# Gilmer County Mountain Buck



## whitetailfreak (Oct 29, 2010)

This 8 was pushing several does when he presented a shot at 10:35 this morning. I made a quartering toward me shot with my .270 and he went about 30 yds before piling up. Bucks like these are tough to come by in the mountains, so I thank the Good Lord for my good fortune this morning.


----------



## gumpster34 (Oct 29, 2010)

nice buck


----------



## rutandstrut (Oct 29, 2010)

Great Shot and Great Buck! Congrats!


----------



## Makeithappen01 (Oct 29, 2010)

nga mountain buck of a lifetime congrats!


----------



## watermedic (Oct 29, 2010)

Good Buck!!


----------



## Brian Groce (Oct 29, 2010)

Great Buck. Congrats!


----------



## DC-08 (Oct 29, 2010)

Nice buck. He was starting early.


----------



## pnome (Oct 29, 2010)

Very tough to come by!  Great mountain buck!  Congrats!


----------



## whitetailfreak (Oct 29, 2010)

DC-08 said:


> Nice buck. He was starting early.



no doubt. the earliest chasing we saw last year was nov. 7, and i killed an 8 cruising on nov. 3. the next 3 weeks should be dynomite!


----------



## whitetailfreak (Oct 29, 2010)

here is another pic


----------



## knifeman6785 (Oct 29, 2010)

Congratz Neighbor!!!!!! That's a great lookin' buck!! Heavy Palmated rack!


----------



## meatseeker (Oct 29, 2010)

I hunt in Fannin, and yes that is a very, very good mountian buck, anyone who hasn't hunted the mtns has no idea how few and far between these bucks are. good job

I killed one during the muzzleloader and it was very palmated like that too.

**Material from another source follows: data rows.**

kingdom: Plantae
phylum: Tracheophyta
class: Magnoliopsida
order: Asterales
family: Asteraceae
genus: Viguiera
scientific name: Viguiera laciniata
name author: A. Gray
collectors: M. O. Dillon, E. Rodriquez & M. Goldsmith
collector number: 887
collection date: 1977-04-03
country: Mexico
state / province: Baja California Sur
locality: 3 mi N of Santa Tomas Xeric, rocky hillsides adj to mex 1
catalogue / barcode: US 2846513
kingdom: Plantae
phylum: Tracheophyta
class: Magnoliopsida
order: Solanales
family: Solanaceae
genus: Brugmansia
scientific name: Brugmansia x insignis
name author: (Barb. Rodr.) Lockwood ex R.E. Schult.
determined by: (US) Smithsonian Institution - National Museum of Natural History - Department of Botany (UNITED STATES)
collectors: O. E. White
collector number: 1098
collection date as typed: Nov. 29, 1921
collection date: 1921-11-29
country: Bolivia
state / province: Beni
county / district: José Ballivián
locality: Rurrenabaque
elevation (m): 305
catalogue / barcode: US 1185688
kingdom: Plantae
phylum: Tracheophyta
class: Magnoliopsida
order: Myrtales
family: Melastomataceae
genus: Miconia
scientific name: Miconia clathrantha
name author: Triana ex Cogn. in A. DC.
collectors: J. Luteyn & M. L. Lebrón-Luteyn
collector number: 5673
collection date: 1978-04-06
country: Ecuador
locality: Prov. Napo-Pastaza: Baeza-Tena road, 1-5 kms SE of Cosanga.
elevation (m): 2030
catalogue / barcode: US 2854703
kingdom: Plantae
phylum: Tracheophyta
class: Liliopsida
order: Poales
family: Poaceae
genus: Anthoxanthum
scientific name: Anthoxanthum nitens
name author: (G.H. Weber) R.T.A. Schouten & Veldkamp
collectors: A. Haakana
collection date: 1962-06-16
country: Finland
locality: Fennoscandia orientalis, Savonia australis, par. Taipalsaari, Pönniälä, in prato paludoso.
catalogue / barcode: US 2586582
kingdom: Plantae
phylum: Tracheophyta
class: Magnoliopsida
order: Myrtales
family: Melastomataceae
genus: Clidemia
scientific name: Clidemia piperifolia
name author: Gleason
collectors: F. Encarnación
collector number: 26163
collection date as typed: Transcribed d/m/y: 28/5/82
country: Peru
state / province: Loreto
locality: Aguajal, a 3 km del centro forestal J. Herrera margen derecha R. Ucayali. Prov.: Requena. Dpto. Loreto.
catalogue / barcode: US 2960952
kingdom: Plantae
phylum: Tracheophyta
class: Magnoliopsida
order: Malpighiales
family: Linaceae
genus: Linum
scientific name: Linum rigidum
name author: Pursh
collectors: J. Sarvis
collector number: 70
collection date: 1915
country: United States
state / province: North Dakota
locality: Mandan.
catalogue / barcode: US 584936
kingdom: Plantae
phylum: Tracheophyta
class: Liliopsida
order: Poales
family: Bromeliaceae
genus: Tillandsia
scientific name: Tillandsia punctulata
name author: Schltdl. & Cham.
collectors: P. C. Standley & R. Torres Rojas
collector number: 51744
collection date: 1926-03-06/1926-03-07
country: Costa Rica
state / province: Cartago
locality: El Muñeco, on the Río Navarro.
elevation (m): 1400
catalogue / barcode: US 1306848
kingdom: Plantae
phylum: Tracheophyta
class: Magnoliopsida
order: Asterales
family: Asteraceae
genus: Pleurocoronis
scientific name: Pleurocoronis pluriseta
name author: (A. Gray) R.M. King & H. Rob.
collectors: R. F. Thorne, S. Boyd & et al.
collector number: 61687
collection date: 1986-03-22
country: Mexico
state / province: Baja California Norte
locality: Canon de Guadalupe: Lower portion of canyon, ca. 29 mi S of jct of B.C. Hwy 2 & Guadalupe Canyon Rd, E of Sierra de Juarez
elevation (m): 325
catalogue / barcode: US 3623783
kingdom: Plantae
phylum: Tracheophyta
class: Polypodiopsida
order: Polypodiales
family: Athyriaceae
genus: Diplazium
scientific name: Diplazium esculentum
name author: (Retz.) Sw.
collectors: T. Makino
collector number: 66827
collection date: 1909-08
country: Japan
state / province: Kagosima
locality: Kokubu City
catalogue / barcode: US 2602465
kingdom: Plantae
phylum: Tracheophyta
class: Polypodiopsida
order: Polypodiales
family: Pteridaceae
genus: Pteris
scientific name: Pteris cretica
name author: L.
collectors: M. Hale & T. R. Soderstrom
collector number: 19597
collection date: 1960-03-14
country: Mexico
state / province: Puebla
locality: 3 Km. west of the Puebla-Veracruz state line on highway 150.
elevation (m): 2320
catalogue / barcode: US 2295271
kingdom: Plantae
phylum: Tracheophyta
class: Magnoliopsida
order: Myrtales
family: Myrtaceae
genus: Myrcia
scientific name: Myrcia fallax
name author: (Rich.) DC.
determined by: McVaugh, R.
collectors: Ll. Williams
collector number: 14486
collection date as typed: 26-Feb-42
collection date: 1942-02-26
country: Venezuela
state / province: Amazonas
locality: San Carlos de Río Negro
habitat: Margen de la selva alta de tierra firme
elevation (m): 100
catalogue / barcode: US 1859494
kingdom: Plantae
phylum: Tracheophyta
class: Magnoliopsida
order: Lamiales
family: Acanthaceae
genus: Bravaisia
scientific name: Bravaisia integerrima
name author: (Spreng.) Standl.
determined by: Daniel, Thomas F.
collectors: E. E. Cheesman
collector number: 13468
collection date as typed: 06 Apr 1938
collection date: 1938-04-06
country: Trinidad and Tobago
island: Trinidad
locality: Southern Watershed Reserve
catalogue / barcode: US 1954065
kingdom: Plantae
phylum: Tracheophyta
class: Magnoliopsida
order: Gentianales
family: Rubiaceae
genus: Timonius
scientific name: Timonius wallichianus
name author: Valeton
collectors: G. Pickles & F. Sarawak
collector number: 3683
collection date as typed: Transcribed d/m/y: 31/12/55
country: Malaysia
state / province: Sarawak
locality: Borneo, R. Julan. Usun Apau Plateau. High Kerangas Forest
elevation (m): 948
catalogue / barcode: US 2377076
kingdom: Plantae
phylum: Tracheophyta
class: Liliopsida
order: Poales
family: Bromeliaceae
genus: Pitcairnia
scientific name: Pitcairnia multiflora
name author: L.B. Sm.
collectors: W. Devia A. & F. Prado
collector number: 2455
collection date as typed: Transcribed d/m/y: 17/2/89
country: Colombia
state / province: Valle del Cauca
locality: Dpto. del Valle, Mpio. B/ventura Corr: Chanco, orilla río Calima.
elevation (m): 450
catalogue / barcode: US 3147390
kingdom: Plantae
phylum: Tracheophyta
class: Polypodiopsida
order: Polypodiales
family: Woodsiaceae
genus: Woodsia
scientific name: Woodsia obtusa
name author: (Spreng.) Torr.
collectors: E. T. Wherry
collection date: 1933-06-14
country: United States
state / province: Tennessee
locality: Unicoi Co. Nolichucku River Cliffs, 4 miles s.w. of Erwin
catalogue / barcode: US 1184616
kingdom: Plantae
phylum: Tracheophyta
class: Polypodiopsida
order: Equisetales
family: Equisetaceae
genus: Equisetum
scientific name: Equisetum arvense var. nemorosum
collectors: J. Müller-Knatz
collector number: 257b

I've not seen many up here like that?wonder whats up with that.


----------



## Hut2 (Oct 29, 2010)

Man, that's a fine buck! Congrats


----------



## southwestslayer (Oct 30, 2010)

holly mass!!! congrats


----------



## blackbear (Oct 30, 2010)

WOW!!! CONGRATULATIONS!!!!
Thats's the biggest heaviest 8 pointer i have ever seen around these parts...That's a dadgum MONSTER!!!!
YOU DONE GOOD!!
Did you get him on the east or west side of the county?I hunt up close to the east Gilmer sometimes...
AWSOME BUCK!!!


----------



## win270wsm (Oct 30, 2010)

Nice Buck..and the Lord has been good. I love the palmation on the rack


----------



## pigkiller (Oct 30, 2010)

I think i'da pooped my britches if that monster walked out! Congrats!!!


----------



## Wetzel (Oct 30, 2010)

Fantastic buck.

Congrats.


----------



## BASS1FUN (Oct 30, 2010)

Nice buck


----------



## Hoss (Oct 31, 2010)

Great buck.  Congrats.

Hoss


----------



## Lake_and_stream (Oct 31, 2010)

Where abouts in gilmer?  I spent the morning in the woods only to be busted by a nice doe at 50 yds.  She winded me and took off. Did hear some shots fired but thats about it.


----------



## kevincox (Oct 31, 2010)

Wow! Look at the mass on that 1! I know your proud of that one!


----------



## duckblaster (Oct 31, 2010)

*Nice one.*

I don't care where you killed him;that's a nice buck anywhere in the Southeast.Good job


----------



## davel (Oct 31, 2010)

Very nice buck - he has a lot of mass!
Good job!


----------



## Bruin Fan (Nov 1, 2010)

Couldn't happen to a nicer guy.  You have put in the time and effort so you deserve that one.  Hope you get a bigger one in a couple of weeks.


----------



## whitetailfreak (Nov 1, 2010)

Bruin Fan said:


> Couldn't happen to a nicer guy.  You have put in the time and effort so you deserve that one.  Hope you get a bigger one in a couple of weeks.



thanks for the kind words jarred


----------



## Paymaster (Nov 1, 2010)

Mighty fine buck! Congrats!!!!!!!!!!!


----------



## Katera73 (Nov 2, 2010)

Awesome mountain buck congrats!!!!


----------



## whitetailfreak (Nov 2, 2010)

he's almost identical to the buck in my avatar (cohutta wma 2008) except for the mass of course.


----------



## jeepster1407 (Nov 3, 2010)

Nice Buck!


----------



## Joe r (Nov 4, 2010)

very nice!!


----------



## GaOutdoorFan (Nov 4, 2010)

*Nice Buck*

To find a taxidermist go to:


----------



## AUBrowning (Nov 4, 2010)

Great buck - love the mass!


----------



## THWACKG5 (Nov 4, 2010)

Great buck.... congrats! Love the mass!

They are gettin fired up, up here.
 Im hunting in north pickens county, and had 4 does come by with a little buck trailing about 50 yards last Saturday morning.


----------



## Lowjack (Nov 4, 2010)

That's a wall hanger ! Congrats.


----------



## Wrangler35 (Nov 4, 2010)

Man that's awesome! I know you worked for that one too! I'm on a lease on the south end of Gilmer, haven't saw one of that caliber yet though. Thanks for giving me hope!


----------



## bowbuck (Nov 4, 2010)

Super mountain buck, they don't come easy or often like that one. Congrats.


----------



## tree cutter 08 (Nov 8, 2010)

great looking buck. yes they are very hard to come by


----------



## Dana Young (Nov 8, 2010)

awsome buck especially for the mtns they don't come along often congrats


----------



## jtexaslonestar (Nov 23, 2010)

any nice buck is a blessing, but I have to say that mountain bucks such as that one provide true gratification. Great Job!!


----------